MedicamentoEm meados do século XIX, o médico alemão Samuel Christian Friedrich Hahnemann (1755-1843), insatisfeito com as práticas médicas da época, desenvolveu um tratamento alternativo chamado de Homeopatia (do grego: homeo, de semelhante e pathos, de sofrimento).  As principais leis, ainda que metafísicas, da Homeopatia são a Lei dos Semelhantes e a Lei dos Infinitesimais.

Hahnemann, como bom discípulo de Hipócrates, defendia que o semelhante cura o semelhante. Digamos que o paciente tem febre; na medicina convencional é usado um medicamento que elimine o sintoma, ou seja, um antitérmico. No caso da Homeopatia, o paciente seria tratado com um medicamento que induzisse a febre, por exemplo, a cinchona.
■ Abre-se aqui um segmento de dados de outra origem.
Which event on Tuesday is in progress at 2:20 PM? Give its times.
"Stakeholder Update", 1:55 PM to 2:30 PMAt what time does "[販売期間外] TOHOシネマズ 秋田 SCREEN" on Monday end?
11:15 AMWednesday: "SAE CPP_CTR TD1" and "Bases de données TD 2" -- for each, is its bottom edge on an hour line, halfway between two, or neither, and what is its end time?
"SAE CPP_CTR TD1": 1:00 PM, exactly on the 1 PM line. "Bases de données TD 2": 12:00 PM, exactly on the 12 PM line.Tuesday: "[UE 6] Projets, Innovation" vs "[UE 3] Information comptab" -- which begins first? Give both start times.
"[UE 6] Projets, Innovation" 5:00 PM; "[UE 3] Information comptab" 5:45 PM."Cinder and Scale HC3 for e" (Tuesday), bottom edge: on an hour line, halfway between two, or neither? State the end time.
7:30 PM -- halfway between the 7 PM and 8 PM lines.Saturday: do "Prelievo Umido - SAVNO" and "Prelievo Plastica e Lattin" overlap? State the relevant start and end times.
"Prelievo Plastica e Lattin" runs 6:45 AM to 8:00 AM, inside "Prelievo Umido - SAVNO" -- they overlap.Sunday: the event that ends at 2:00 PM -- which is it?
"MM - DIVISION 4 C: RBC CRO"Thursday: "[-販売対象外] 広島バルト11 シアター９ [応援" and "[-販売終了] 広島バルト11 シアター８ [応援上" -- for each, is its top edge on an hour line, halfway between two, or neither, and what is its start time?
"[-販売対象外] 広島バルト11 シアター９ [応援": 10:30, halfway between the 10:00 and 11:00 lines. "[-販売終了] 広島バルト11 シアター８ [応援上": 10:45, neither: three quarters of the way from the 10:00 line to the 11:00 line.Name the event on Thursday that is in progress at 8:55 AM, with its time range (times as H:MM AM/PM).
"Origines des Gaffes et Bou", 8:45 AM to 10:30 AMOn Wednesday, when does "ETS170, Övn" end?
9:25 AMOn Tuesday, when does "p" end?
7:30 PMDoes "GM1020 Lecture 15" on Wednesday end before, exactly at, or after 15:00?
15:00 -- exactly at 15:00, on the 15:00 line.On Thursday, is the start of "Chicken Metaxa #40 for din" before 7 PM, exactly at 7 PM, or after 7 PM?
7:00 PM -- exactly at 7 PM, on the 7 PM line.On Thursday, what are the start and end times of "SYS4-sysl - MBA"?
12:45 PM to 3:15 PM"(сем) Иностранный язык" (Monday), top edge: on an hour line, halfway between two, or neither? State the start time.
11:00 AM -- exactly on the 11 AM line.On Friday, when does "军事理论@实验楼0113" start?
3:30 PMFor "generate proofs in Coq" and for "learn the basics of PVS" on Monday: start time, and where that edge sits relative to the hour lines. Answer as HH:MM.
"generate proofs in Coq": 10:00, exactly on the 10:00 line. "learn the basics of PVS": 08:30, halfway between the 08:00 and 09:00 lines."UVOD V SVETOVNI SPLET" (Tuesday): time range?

Em vez de testar a eficácia da droga numa pessoa doente, Hahnemann teve a idéia de observar os efeitos da droga numa pessoa sadia, e então passou a experimentar várias substâncias em si próprio. Com base em experimentos como este, Hahnemann concluiu que a cura deveria causar os mesmos sintomas da doença, estabelecendo, então, a Lei dos Semelhantes.

Como complemento, Hahnemann também desenvolveu uma diluição seriada particular seguida de vigorosas agitações para a preparação dos medicamentos homeopáticos; o processo foi chamado de dinamização. Hahnemann acreditava que as agitações (chamadas por ele de sucussões) liberavam uma energia “imaterial e espiritual” responsável pela cura, sendo que a potencialização dessa energia dependia diretamente da quantidade de sucussões que o medicamento sofria. Esse processo de dinamização deu origem à Lei dos Infinitesimais.

A polêmica que ronda a prática homeopática desde a sua descoberta é de como seus medicamentos demasiado diluídos podem promover algum efeito farmacológico no organismo. São 200 anos de estudos científicos que, por unanimidade, comprovam a ineficácia do medicamento contra relatos de pacientes que só conseguiram a cura na homeopatia. Os mais céticos creditam a cura aos mecanismos naturais do organismo, à crença do paciente no medicamento inerte (efeito placebo) ou ainda ao efeito do homeopata no paciente.

A homeopatia se expandiu largamente nos últimos anos, atingindo pacientes insatisfeitos com a alopatia ou que procuram medicamentos economicamente viáveis e, ao contrário do que se pensa, suas desvantagens não provêm de seus medicamentos teoricamente ineficazes, porém seguros; os perigos da homeopatia consistem no incentivo à auto-medicação e na substituição de um tratamento convencional por um homeopático em casos mais graves, como infecções severas e câncer.